▶ [What the task requires]
In the entries below, find the lines with the word "values" and copy them.

[Source data]
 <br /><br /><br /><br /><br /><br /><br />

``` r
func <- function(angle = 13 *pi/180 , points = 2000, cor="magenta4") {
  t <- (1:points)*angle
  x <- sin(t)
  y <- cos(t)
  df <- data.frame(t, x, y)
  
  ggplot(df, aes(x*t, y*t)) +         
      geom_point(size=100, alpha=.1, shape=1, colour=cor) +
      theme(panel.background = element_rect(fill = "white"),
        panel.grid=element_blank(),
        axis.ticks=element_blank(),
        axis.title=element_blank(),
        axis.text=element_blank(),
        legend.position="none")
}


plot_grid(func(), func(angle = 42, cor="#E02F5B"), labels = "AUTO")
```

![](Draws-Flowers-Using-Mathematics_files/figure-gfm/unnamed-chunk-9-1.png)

...

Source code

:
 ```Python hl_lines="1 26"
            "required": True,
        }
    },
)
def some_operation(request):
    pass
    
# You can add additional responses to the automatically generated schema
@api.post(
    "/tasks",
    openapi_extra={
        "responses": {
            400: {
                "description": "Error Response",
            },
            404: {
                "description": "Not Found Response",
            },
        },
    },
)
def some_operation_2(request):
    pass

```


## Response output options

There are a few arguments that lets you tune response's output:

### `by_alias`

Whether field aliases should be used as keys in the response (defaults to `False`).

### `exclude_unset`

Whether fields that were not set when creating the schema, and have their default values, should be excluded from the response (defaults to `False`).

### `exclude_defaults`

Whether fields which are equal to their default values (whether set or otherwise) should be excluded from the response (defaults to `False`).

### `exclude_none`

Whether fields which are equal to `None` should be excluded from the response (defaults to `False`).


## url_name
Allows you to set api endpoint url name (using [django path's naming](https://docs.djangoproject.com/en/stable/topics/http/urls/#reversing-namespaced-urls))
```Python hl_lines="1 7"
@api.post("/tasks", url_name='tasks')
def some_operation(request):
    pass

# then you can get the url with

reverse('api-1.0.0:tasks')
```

▶ [Written response]
Whether fields that were not set when creating the schema, and have their default values, should be excluded from the response (defaults to `False`).
Whether fields which are equal to their default values (whether set or otherwise) should be excluded from the response (defaults to `False`).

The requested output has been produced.